Copy out each line of the entries below in which the string "định" appears.

-- INFORMATION follows --

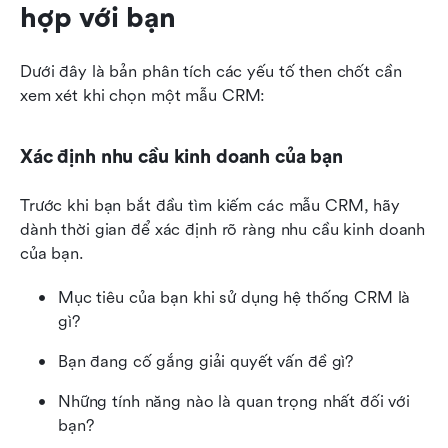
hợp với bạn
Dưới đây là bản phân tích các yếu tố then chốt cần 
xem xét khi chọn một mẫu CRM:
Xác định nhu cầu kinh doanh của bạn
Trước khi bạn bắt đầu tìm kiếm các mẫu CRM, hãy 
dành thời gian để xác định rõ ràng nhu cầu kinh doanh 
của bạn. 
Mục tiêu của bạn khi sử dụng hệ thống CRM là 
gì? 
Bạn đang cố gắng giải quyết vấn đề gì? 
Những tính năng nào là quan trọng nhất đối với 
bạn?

-- INFORMATION concluded --

TASK RESPONSE.
Xác định nhu cầu kinh doanh của bạn
dành thời gian để xác định rõ ràng nhu cầu kinh doanh 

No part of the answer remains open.